Convergence of No-Swap-Regret Dynamics in Self-Play

In this paper, we investigate the question of whether no-swap-regret dynamics have stronger convergence properties in repeated games than regular no-external-regret dynamics. We prove that in almost all symmetric zero-sum games under symmetric initializations of the agents, no-swap-regret dynamics in self-play are guaranteed to converge in a strong ``frequent-iterate'' sense to the Nash equilibrium: in all but a vanishing fraction of the rounds, the players must play a strategy profile close to a symmetric Nash equilibrium.
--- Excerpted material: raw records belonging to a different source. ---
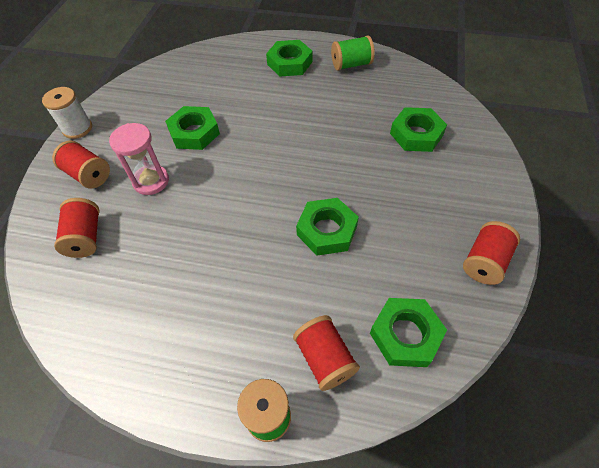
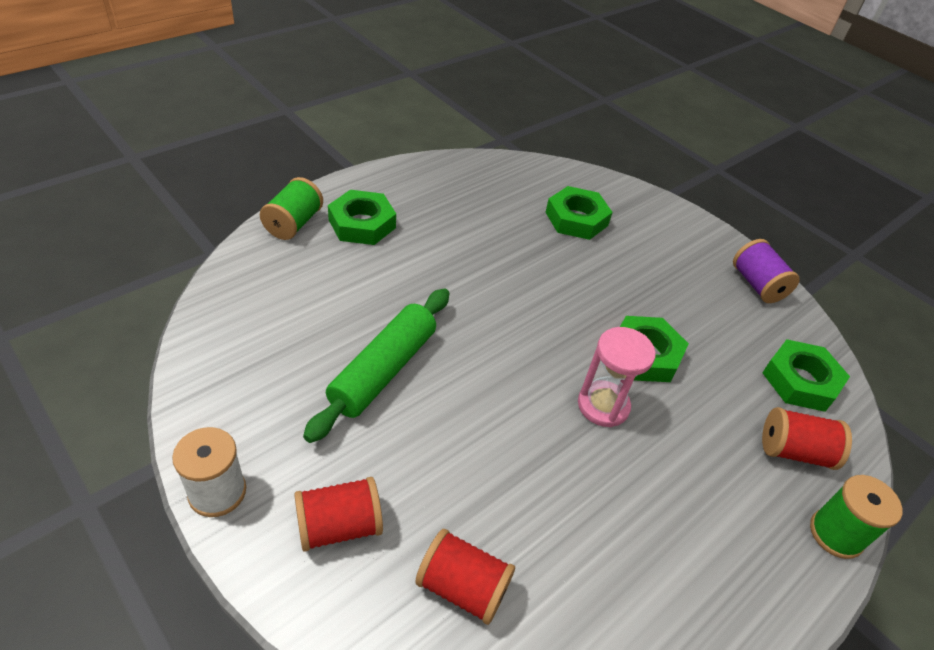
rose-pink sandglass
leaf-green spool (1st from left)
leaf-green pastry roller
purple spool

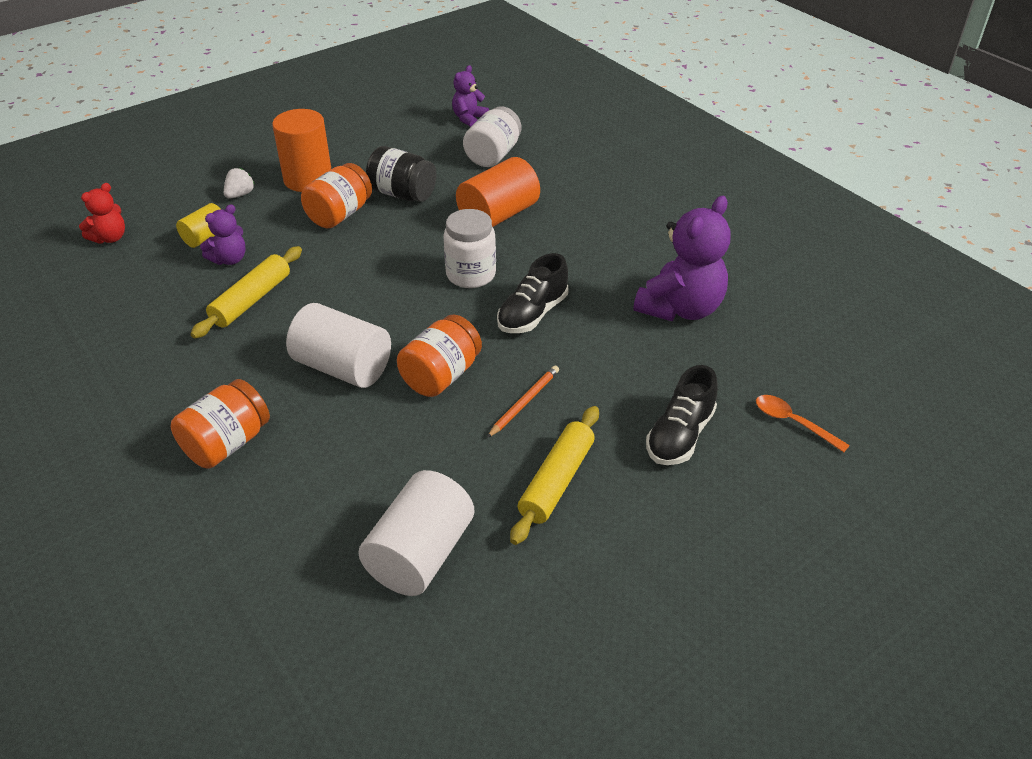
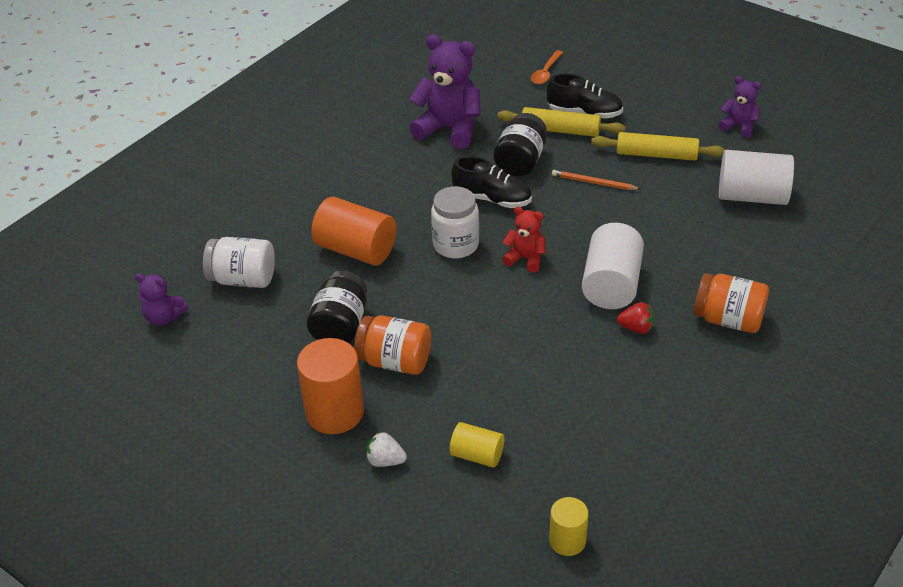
orange jar (3rd from left in the first image)
ebony jar (2nd from left)
golden cylinder shape (2nd from left)
scarlet berry
scarlet stuffed bear
golden pastry roller (1st from left)
purple stuffed bear (3rd from left)

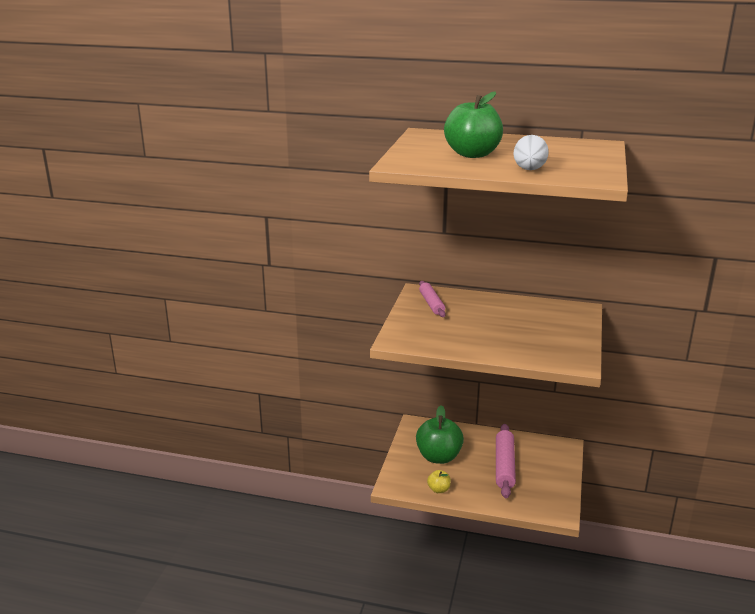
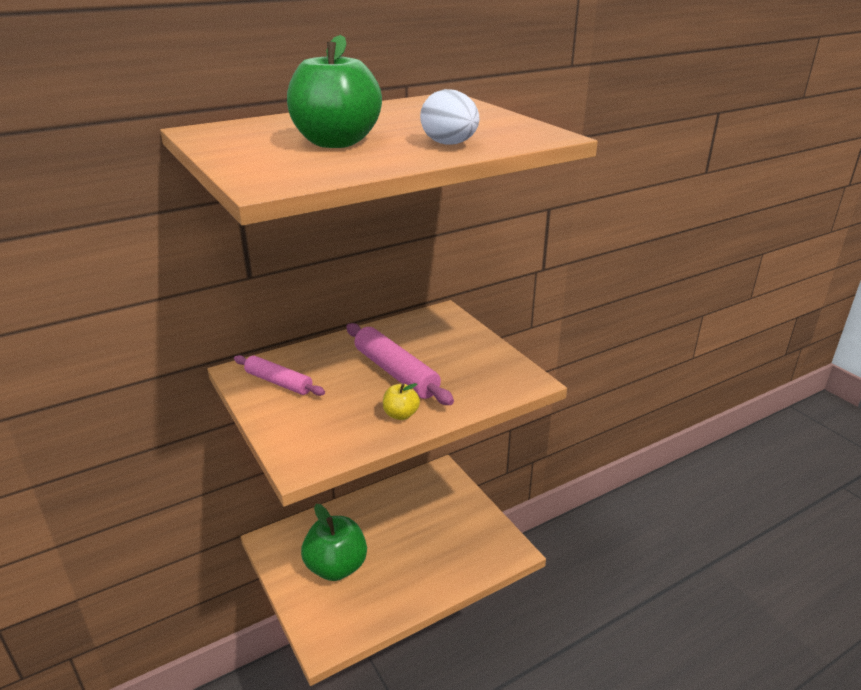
golden apple fruit
rose-pink pastry roller (2nd from left)

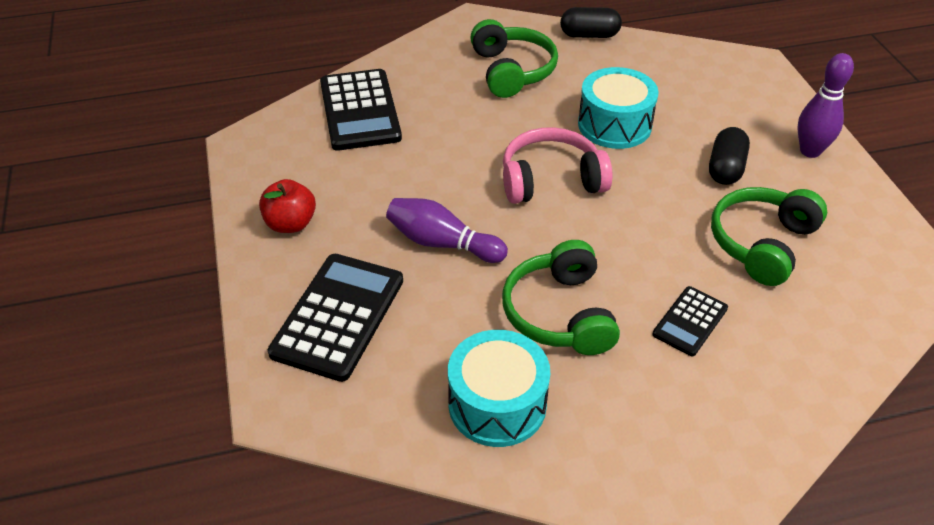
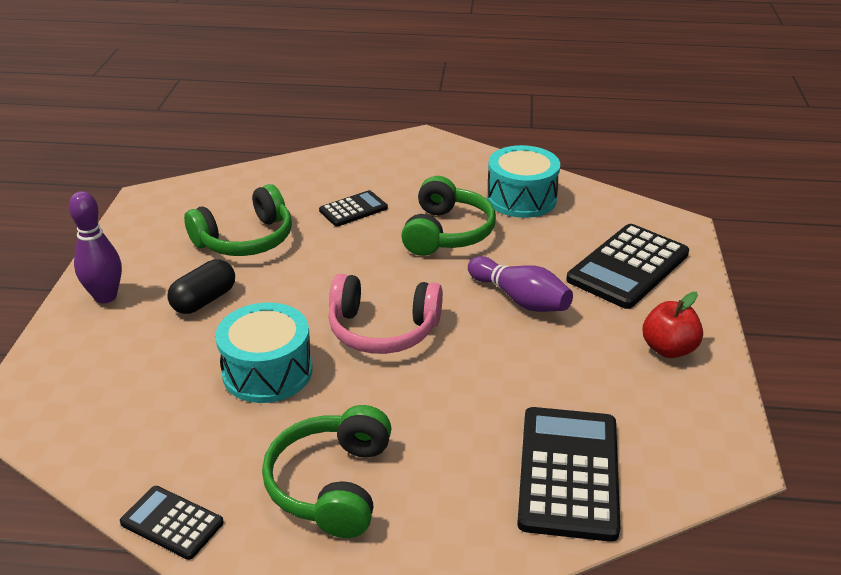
ebony calculator (1st from left)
Remarkably, relaxing any of these three constraints, i.e. by allowing either i) asymmetric initial conditions, or ii) an asymmetric game or iii) no-external regret dynamics suffices to destroy this result and lead to complex non-equilibrating or even chaotic behavior. In a dual type of result, we show that the power of no-swap-regret dynamics comes at a cost of imposing a time-asymmetry on its inputs. While no-external-regret dynamics can be completely determined by the cumulative reward vector received by each player, we show there does not exist any general no-swap-regret dynamics defined on the same state space. In fact, we prove that any no-swap-regret learning algorithm must play a time-asymmetric function over the set of previously observed rewards, ruling out any dynamics based on a symmetric function of the current set of rewards.